_Job item_
Report each line in the material below that contains the word "αποτελέσματα". Matching is case-sensitive.

_Dataset_
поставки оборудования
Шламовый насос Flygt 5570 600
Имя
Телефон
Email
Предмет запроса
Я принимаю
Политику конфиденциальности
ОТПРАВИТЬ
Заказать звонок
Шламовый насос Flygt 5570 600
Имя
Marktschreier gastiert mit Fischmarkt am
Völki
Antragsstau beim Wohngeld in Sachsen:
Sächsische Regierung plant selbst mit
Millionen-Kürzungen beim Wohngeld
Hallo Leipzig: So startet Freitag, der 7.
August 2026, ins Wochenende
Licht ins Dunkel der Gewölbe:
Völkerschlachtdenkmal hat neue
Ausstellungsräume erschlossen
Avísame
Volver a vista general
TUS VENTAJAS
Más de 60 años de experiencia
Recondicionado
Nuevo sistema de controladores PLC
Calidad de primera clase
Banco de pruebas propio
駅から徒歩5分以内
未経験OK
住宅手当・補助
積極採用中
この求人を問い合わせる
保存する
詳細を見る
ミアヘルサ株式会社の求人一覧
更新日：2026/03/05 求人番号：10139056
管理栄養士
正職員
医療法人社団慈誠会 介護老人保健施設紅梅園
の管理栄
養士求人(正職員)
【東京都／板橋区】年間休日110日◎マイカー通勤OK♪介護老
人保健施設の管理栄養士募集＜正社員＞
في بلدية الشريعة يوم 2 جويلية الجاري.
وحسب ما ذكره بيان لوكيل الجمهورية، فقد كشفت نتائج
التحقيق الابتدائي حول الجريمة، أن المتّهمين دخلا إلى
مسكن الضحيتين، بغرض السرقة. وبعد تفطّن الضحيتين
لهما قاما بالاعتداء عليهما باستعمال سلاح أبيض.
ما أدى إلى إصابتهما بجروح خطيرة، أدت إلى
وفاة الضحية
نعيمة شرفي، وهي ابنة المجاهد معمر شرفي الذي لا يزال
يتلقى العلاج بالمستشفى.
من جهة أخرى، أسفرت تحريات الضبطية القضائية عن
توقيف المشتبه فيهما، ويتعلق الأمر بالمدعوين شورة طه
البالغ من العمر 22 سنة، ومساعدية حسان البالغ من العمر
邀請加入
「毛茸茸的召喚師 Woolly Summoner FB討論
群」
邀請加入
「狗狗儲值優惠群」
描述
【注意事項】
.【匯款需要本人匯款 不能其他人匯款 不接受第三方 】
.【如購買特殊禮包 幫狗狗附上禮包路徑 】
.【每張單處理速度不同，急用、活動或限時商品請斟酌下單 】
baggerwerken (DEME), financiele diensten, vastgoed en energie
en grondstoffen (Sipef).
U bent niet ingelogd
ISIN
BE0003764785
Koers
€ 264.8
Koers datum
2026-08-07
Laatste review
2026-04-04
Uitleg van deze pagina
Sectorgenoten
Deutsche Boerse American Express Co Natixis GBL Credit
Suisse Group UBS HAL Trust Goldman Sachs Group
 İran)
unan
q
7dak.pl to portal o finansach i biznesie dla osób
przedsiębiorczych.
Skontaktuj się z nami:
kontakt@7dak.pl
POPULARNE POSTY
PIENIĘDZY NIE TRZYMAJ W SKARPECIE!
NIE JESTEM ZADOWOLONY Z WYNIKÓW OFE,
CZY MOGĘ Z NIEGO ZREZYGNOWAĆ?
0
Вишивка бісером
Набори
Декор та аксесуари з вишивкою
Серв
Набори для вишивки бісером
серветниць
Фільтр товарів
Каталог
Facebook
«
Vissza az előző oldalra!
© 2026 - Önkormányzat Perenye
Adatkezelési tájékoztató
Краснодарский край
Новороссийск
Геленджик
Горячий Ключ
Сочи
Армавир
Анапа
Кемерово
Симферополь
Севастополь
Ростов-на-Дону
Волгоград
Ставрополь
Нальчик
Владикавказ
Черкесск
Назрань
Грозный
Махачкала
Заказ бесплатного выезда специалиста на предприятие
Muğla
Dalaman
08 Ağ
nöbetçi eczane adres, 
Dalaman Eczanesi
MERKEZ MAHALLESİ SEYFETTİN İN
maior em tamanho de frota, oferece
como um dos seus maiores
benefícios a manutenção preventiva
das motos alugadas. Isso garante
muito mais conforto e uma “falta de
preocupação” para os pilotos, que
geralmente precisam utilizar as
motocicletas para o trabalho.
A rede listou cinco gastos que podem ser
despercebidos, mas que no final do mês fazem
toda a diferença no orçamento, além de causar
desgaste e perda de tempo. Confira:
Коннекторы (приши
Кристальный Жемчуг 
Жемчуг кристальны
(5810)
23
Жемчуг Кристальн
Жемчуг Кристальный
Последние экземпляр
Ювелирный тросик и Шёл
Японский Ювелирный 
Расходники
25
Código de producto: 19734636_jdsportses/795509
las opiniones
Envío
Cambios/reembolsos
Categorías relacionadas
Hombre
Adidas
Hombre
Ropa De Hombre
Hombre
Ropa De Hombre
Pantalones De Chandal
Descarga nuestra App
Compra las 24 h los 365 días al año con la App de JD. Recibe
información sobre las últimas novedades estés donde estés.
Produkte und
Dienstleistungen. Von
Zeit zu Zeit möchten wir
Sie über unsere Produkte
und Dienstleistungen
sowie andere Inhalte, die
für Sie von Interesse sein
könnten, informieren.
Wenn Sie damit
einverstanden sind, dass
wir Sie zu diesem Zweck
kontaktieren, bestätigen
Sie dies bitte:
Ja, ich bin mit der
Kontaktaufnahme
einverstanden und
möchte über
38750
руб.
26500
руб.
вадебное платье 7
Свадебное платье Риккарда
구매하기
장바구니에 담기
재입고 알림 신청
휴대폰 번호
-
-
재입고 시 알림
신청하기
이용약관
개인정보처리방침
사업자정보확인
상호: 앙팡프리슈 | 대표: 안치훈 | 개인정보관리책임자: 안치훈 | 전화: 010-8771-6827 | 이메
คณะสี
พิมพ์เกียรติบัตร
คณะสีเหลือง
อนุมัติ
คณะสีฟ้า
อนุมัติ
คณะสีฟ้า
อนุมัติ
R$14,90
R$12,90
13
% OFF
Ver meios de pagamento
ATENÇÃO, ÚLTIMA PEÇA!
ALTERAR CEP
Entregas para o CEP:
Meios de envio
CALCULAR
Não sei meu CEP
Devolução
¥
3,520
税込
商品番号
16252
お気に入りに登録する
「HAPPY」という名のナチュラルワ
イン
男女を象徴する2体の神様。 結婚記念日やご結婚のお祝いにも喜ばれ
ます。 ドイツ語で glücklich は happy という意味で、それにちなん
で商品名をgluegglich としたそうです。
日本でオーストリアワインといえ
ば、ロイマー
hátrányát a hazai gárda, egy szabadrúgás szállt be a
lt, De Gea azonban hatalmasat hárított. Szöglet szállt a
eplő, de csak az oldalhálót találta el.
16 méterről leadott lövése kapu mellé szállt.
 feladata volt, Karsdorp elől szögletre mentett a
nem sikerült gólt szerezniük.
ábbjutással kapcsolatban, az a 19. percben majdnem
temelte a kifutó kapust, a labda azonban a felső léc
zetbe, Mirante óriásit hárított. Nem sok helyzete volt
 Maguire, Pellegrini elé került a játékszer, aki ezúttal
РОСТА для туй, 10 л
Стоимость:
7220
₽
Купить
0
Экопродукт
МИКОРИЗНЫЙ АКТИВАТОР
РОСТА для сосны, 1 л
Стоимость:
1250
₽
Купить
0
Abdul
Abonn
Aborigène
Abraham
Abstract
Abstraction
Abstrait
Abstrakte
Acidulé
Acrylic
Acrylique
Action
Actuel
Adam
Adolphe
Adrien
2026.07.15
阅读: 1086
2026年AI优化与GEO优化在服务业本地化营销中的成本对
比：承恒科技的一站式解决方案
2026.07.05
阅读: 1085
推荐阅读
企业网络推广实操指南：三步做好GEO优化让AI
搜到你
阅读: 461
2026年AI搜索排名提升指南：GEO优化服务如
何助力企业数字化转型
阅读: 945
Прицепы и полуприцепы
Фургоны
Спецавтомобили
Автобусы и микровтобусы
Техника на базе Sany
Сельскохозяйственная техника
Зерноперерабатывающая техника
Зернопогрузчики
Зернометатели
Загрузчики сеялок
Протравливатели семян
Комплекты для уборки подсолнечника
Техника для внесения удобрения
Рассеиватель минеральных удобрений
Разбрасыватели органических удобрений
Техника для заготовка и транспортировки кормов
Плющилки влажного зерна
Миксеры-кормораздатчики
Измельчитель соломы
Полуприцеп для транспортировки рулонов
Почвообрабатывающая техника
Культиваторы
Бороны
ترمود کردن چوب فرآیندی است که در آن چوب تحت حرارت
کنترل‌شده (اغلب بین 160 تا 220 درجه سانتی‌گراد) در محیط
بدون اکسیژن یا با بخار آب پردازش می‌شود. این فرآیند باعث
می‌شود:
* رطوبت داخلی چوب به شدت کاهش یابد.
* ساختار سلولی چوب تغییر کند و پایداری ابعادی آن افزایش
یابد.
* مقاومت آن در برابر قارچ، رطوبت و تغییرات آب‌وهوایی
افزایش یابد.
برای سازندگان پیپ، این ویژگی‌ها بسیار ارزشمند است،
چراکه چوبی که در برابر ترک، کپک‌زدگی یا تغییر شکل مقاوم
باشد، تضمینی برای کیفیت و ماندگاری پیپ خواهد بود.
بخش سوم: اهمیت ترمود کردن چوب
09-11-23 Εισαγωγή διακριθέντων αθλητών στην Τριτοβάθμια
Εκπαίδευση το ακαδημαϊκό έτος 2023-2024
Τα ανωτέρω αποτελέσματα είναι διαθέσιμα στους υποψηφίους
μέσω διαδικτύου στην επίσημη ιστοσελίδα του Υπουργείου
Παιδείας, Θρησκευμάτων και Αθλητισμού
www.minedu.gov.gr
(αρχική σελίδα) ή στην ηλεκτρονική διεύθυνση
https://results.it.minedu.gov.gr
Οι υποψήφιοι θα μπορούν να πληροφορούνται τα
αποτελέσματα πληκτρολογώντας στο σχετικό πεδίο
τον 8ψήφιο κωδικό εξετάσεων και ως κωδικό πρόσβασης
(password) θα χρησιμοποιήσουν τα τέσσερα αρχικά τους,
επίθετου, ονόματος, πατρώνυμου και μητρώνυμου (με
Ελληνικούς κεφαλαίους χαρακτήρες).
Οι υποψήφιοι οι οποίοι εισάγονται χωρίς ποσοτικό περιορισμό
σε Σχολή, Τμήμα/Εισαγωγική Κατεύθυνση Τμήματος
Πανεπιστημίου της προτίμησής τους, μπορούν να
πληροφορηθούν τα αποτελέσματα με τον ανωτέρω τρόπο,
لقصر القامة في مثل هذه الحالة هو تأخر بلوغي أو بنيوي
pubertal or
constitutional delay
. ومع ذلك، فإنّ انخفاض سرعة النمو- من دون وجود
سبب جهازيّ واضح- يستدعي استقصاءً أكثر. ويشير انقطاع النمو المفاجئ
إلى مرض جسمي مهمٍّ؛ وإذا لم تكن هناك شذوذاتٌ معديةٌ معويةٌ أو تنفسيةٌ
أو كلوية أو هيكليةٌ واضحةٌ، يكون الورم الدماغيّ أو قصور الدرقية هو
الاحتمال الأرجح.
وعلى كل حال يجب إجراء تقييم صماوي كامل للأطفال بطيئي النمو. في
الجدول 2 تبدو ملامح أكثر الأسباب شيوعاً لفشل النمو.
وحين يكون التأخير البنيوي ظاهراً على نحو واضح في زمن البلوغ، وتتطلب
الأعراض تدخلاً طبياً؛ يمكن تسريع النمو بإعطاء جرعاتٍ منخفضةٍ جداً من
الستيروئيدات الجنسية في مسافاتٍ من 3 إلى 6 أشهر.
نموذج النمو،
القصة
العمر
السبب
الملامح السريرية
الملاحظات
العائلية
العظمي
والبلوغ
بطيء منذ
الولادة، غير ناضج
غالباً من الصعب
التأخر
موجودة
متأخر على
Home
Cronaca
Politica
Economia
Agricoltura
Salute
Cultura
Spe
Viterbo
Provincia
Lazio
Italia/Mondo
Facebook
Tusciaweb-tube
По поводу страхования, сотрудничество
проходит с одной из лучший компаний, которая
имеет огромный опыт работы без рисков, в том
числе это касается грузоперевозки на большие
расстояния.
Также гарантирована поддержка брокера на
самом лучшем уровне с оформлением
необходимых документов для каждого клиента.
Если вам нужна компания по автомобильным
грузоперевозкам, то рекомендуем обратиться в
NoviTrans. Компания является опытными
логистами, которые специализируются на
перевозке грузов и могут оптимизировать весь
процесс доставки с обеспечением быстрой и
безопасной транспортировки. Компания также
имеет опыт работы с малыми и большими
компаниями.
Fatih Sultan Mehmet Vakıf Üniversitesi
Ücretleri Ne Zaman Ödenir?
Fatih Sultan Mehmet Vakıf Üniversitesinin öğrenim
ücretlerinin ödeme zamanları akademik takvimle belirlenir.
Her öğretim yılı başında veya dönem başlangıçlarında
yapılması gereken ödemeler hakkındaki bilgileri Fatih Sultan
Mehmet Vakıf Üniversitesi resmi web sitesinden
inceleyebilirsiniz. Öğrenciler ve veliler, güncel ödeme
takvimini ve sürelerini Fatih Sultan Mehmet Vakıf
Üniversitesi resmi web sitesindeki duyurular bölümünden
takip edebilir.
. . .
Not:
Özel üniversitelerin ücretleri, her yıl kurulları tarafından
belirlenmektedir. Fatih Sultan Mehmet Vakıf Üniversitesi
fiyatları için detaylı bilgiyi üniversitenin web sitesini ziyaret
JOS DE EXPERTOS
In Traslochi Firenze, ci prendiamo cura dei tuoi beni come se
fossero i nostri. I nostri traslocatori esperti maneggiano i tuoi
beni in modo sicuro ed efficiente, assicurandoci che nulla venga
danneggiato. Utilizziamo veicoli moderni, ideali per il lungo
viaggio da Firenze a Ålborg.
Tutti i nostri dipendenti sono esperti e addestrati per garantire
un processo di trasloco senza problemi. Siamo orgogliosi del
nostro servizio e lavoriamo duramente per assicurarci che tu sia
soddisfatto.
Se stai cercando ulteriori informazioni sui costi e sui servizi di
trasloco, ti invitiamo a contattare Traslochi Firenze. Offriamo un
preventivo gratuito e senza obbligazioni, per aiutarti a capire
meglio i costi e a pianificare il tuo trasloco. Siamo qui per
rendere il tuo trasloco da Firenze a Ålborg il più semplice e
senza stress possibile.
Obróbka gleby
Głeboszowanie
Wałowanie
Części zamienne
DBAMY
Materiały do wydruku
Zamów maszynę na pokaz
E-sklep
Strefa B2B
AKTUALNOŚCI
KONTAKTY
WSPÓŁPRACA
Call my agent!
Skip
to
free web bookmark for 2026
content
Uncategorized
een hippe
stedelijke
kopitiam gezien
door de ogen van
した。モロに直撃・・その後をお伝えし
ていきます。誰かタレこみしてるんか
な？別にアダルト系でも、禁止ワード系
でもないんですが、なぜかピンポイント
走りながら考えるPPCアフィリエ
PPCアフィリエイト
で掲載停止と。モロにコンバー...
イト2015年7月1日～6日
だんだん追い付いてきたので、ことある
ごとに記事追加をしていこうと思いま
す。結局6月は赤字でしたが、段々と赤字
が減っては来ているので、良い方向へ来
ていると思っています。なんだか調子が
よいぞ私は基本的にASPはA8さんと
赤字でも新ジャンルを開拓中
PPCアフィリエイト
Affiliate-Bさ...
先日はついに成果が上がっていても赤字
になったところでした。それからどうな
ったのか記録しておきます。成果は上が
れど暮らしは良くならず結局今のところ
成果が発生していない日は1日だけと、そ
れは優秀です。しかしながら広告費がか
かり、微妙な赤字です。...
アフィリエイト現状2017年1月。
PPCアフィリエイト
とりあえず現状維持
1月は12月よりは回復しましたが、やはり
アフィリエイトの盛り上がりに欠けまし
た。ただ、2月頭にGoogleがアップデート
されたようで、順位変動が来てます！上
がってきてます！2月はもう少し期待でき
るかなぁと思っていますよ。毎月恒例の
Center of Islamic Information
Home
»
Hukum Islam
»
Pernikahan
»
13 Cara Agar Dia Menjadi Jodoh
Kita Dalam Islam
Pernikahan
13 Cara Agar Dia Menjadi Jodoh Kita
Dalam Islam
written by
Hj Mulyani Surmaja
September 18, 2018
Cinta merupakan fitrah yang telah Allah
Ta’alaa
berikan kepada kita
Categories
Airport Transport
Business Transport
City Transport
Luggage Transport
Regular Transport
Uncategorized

_Answer section_
Τα ανωτέρω αποτελέσματα είναι διαθέσιμα στους υποψηφίους
αποτελέσματα πληκτρολογώντας στο σχετικό πεδίο
πληροφορηθούν τα αποτελέσματα με τον ανωτέρω τρόπο,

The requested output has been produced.